LUWUK — Pembangunan salah satu gerai ritel modern diduga merusak fasilitas trotoar di kawasan depan Tugu Adipura Luwuk. Trotoar tersebut diduga dibongkar untuk dijadikan akses keluar masuk kendaraan menuju toko milik jaringan ritel Alfamidi.

Pantauan di lokasi, pada Minggu (15/3/2026) menunjukkan sebagian trotoar di depan bangunan yang sedang dikerjakan itu tidak lagi utuh seperti sebelumnya. Struktur trotoar tampak dipotong sehingga membentuk jalur landai yang diduga dipersiapkan sebagai pintu masuk kendaraan ke area parkir toko.

Kondisi ini menimbulkan pertanyaan.
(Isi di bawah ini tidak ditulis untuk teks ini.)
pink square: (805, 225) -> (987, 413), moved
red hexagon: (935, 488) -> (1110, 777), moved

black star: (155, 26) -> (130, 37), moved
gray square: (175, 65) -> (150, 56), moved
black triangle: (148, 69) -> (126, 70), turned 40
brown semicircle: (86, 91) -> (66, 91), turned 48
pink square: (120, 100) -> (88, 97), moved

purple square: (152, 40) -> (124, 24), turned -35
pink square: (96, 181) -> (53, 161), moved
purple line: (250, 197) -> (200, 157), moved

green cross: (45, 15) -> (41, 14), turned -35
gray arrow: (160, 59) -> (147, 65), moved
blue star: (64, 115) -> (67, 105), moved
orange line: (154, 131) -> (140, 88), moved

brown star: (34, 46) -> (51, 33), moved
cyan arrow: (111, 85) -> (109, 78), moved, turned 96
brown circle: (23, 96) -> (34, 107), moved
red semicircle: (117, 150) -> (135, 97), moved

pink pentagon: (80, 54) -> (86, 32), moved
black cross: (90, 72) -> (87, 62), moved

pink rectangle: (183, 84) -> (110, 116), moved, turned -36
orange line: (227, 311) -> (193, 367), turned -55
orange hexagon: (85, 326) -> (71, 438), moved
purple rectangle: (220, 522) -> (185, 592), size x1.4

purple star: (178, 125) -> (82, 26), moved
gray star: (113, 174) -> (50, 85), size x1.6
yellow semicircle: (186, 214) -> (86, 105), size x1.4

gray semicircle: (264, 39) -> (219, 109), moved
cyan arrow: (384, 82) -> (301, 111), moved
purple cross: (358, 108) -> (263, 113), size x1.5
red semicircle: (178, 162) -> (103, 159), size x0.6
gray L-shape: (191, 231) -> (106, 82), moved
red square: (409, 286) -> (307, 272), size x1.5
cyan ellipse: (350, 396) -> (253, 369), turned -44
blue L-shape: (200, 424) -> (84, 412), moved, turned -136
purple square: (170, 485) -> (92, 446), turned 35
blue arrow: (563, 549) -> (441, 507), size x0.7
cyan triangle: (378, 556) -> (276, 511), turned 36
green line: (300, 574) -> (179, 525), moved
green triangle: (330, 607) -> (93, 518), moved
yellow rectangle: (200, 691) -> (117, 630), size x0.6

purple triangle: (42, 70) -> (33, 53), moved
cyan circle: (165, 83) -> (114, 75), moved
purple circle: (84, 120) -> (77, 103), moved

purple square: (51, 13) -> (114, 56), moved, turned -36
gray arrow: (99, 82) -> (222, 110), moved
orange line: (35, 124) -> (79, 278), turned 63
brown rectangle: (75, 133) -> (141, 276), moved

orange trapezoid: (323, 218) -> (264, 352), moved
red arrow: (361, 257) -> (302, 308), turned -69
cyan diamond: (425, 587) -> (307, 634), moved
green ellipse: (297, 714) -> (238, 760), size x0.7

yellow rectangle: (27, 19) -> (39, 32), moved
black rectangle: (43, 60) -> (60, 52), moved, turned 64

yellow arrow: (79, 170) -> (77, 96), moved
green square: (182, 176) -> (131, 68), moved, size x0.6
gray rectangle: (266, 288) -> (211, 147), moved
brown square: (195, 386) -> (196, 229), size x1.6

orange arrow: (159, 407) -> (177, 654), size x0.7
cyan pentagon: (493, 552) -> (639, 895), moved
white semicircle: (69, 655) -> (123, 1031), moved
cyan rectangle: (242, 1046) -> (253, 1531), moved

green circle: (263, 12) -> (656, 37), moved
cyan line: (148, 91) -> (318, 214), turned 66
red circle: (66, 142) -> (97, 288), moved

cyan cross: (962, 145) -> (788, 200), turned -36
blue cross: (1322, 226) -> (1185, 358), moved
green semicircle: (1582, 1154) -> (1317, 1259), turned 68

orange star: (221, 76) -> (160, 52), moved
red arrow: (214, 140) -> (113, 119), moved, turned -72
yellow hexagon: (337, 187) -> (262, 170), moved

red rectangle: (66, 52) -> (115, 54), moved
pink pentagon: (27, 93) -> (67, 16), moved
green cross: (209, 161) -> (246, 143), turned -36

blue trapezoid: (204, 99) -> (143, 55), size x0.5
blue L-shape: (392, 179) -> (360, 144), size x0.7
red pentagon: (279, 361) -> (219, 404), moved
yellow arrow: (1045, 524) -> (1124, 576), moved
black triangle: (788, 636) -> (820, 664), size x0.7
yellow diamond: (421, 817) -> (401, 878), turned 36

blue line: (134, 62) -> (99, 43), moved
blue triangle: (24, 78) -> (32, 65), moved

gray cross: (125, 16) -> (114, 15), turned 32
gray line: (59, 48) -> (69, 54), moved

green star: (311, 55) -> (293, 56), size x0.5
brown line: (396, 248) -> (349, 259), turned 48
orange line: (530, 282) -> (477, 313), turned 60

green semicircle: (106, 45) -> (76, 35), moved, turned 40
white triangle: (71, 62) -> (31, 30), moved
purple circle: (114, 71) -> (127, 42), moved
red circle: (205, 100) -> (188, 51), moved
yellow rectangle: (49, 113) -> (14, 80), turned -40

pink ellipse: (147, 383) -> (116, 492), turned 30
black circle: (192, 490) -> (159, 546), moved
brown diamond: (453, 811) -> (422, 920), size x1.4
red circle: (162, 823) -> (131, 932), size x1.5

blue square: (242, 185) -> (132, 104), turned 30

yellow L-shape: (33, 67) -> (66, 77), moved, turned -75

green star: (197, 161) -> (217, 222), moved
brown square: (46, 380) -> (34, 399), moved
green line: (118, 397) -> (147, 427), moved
Pasalnya, trotoar merupakan fasilitas umum yang diperuntukkan bagi pejalan kaki dan termasuk bagian dari ruang jalan yang dilindungi aturan perundang-undangan.

Dalam aturan yang berlaku, trotoar merupakan bagian dari ruang milik jalan yang penggunaannya tidak boleh diubah secara sembarangan. Hal itu diatur dalam Undang-Undang Nomor 2 Tahun 2022 tentang Jalan serta Undang-Undang Nomor 22 Tahun 2009 tentang Lalu Lintas dan Angkutan Jalan.

Dalam regulasi tersebut ditegaskan bahwa setiap pihak yang memanfaatkan ruang jalan untuk kepentingan tertentu wajib memperoleh izin dari pemerintah daerah dan tidak boleh merusak fasilitas jalan.

Selain itu, perubahan konstruksi trotoar untuk kepentingan akses kendaraan biasanya harus melalui izin teknis dari instansi terkait seperti Dinas Pekerjaan Umum dan Penataan Ruang (PUPR) maupun Dinas Perhubungan.

Jika perubahan dilakukan tanpa izin, maka hal tersebut dapat dikategorikan sebagai pelanggaran terhadap pemanfaatan ruang milik jalan.

Hingga berita ini diturunkan, belum ada keterangan resmi dari pihak pengelola pembangunan terkait izin teknis perubahan trotoar tersebut.